▶ [Task objective]
Please give the data again in full, exactly as it reads.

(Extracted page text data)
━━━━━━━━━━━━━━━━━━━━━━━━━━━━━━

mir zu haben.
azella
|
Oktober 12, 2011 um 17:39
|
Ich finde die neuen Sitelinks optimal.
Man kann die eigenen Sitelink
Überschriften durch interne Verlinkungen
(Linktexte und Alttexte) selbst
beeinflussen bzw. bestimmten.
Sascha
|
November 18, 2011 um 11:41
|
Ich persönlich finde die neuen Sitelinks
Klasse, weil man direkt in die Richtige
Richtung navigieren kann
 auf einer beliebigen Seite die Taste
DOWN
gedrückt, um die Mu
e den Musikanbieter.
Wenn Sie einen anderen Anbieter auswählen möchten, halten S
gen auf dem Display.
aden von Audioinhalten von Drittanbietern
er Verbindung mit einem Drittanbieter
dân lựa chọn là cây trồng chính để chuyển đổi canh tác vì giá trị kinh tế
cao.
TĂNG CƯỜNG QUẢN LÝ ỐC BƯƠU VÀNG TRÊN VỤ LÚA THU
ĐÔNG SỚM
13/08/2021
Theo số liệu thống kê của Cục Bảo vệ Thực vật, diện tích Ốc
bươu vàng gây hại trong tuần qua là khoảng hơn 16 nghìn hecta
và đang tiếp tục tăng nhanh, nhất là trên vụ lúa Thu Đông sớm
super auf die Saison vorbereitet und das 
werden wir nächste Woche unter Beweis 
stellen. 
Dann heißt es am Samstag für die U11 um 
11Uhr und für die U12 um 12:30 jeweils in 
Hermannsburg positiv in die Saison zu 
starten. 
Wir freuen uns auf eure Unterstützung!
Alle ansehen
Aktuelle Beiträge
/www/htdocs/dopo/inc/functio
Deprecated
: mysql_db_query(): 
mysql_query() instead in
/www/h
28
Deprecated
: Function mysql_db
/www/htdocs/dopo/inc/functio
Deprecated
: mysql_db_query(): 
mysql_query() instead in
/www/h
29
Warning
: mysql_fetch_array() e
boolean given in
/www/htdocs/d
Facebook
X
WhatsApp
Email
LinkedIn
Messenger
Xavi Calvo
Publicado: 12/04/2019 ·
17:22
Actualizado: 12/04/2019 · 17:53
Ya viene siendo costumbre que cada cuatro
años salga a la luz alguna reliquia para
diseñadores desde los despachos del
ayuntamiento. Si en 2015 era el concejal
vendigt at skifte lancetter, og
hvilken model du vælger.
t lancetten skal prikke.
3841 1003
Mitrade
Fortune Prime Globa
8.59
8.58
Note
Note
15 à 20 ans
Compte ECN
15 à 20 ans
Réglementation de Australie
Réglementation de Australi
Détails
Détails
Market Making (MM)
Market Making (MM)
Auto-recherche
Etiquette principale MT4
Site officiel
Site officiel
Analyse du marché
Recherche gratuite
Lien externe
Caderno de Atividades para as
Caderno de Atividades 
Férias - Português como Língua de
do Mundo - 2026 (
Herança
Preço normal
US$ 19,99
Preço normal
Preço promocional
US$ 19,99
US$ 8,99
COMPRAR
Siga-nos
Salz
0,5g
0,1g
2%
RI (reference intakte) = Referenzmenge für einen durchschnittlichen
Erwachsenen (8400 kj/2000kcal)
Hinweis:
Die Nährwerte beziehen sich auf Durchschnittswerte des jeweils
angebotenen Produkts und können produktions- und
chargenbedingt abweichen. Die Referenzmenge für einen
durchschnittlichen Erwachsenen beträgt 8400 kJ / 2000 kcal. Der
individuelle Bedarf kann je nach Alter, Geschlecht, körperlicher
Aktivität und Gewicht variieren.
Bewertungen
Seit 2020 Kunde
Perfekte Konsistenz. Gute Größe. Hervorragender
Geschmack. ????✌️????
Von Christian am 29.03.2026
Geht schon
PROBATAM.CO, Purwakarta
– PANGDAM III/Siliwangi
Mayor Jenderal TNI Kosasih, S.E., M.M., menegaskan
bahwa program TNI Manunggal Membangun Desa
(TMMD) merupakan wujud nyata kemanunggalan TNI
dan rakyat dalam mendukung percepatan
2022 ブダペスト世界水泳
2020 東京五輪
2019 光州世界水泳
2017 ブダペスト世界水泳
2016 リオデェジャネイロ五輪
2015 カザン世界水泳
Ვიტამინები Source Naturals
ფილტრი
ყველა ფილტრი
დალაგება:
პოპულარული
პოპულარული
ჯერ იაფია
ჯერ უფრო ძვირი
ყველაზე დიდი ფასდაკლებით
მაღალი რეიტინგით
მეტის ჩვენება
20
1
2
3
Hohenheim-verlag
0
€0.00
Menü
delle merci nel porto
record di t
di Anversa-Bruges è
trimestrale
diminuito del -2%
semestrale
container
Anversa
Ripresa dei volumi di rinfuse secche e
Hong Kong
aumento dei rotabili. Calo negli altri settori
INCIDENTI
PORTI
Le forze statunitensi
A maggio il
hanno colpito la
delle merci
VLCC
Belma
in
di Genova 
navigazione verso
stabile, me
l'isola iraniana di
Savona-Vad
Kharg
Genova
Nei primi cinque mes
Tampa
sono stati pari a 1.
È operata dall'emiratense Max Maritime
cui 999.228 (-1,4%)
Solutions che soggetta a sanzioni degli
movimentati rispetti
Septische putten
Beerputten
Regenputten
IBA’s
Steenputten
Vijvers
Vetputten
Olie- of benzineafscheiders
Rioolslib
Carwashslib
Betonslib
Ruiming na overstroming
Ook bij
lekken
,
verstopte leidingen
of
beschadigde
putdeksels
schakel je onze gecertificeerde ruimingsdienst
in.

━━━━━━━━━━━━━━━━━━━━━━━━━━━━━━

▶ [Answer to the problem]
mir zu haben.
azella
|
Oktober 12, 2011 um 17:39
|
Ich finde die neuen Sitelinks optimal.
Man kann die eigenen Sitelink
Überschriften durch interne Verlinkungen
(Linktexte und Alttexte) selbst
beeinflussen bzw. bestimmten.
Sascha
|
November 18, 2011 um 11:41
|
Ich persönlich finde die neuen Sitelinks
Klasse, weil man direkt in die Richtige
Richtung navigieren kann
 auf einer beliebigen Seite die Taste
DOWN
gedrückt, um die Mu
e den Musikanbieter.
Wenn Sie einen anderen Anbieter auswählen möchten, halten S
gen auf dem Display.
aden von Audioinhalten von Drittanbietern
er Verbindung mit einem Drittanbieter
dân lựa chọn là cây trồng chính để chuyển đổi canh tác vì giá trị kinh tế
cao.
TĂNG CƯỜNG QUẢN LÝ ỐC BƯƠU VÀNG TRÊN VỤ LÚA THU
ĐÔNG SỚM
13/08/2021
Theo số liệu thống kê của Cục Bảo vệ Thực vật, diện tích Ốc
bươu vàng gây hại trong tuần qua là khoảng hơn 16 nghìn hecta
và đang tiếp tục tăng nhanh, nhất là trên vụ lúa Thu Đông sớm
super auf die Saison vorbereitet und das 
werden wir nächste Woche unter Beweis 
stellen. 
Dann heißt es am Samstag für die U11 um 
11Uhr und für die U12 um 12:30 jeweils in 
Hermannsburg positiv in die Saison zu 
starten. 
Wir freuen uns auf eure Unterstützung!
Alle ansehen
Aktuelle Beiträge
/www/htdocs/dopo/inc/functio
Deprecated
: mysql_db_query(): 
mysql_query() instead in
/www/h
28
Deprecated
: Function mysql_db
/www/htdocs/dopo/inc/functio
Deprecated
: mysql_db_query(): 
mysql_query() instead in
/www/h
29
Warning
: mysql_fetch_array() e
boolean given in
/www/htdocs/d
Facebook
X
WhatsApp
Email
LinkedIn
Messenger
Xavi Calvo
Publicado: 12/04/2019 ·
17:22
Actualizado: 12/04/2019 · 17:53
Ya viene siendo costumbre que cada cuatro
años salga a la luz alguna reliquia para
diseñadores desde los despachos del
ayuntamiento. Si en 2015 era el concejal
vendigt at skifte lancetter, og
hvilken model du vælger.
t lancetten skal prikke.
3841 1003
Mitrade
Fortune Prime Globa
8.59
8.58
Note
Note
15 à 20 ans
Compte ECN
15 à 20 ans
Réglementation de Australie
Réglementation de Australi
Détails
Détails
Market Making (MM)
Market Making (MM)
Auto-recherche
Etiquette principale MT4
Site officiel
Site officiel
Analyse du marché
Recherche gratuite
Lien externe
Caderno de Atividades para as
Caderno de Atividades 
Férias - Português como Língua de
do Mundo - 2026 (
Herança
Preço normal
US$ 19,99
Preço normal
Preço promocional
US$ 19,99
US$ 8,99
COMPRAR
Siga-nos
Salz
0,5g
0,1g
2%
RI (reference intakte) = Referenzmenge für einen durchschnittlichen
Erwachsenen (8400 kj/2000kcal)
Hinweis:
Die Nährwerte beziehen sich auf Durchschnittswerte des jeweils
angebotenen Produkts und können produktions- und
chargenbedingt abweichen. Die Referenzmenge für einen
durchschnittlichen Erwachsenen beträgt 8400 kJ / 2000 kcal. Der
individuelle Bedarf kann je nach Alter, Geschlecht, körperlicher
Aktivität und Gewicht variieren.
Bewertungen
Seit 2020 Kunde
Perfekte Konsistenz. Gute Größe. Hervorragender
Geschmack. ????✌️????
Von Christian am 29.03.2026
Geht schon
PROBATAM.CO, Purwakarta
– PANGDAM III/Siliwangi
Mayor Jenderal TNI Kosasih, S.E., M.M., menegaskan
bahwa program TNI Manunggal Membangun Desa
(TMMD) merupakan wujud nyata kemanunggalan TNI
dan rakyat dalam mendukung percepatan
2022 ブダペスト世界水泳
2020 東京五輪
2019 光州世界水泳
2017 ブダペスト世界水泳
2016 リオデェジャネイロ五輪
2015 カザン世界水泳
Ვიტამინები Source Naturals
ფილტრი
ყველა ფილტრი
დალაგება:
პოპულარული
პოპულარული
ჯერ იაფია
ჯერ უფრო ძვირი
ყველაზე დიდი ფასდაკლებით
მაღალი რეიტინგით
მეტის ჩვენება
20
1
2
3
Hohenheim-verlag
0
€0.00
Menü
delle merci nel porto
record di t
di Anversa-Bruges è
trimestrale
diminuito del -2%
semestrale
container
Anversa
Ripresa dei volumi di rinfuse secche e
Hong Kong
aumento dei rotabili. Calo negli altri settori
INCIDENTI
PORTI
Le forze statunitensi
A maggio il
hanno colpito la
delle merci
VLCC
Belma
in
di Genova 
navigazione verso
stabile, me
l'isola iraniana di
Savona-Vad
Kharg
Genova
Nei primi cinque mes
Tampa
sono stati pari a 1.
È operata dall'emiratense Max Maritime
cui 999.228 (-1,4%)
Solutions che soggetta a sanzioni degli
movimentati rispetti
Septische putten
Beerputten
Regenputten
IBA’s
Steenputten
Vijvers
Vetputten
Olie- of benzineafscheiders
Rioolslib
Carwashslib
Betonslib
Ruiming na overstroming
Ook bij
lekken
,
verstopte leidingen
of
beschadigde
putdeksels
schakel je onze gecertificeerde ruimingsdienst
in.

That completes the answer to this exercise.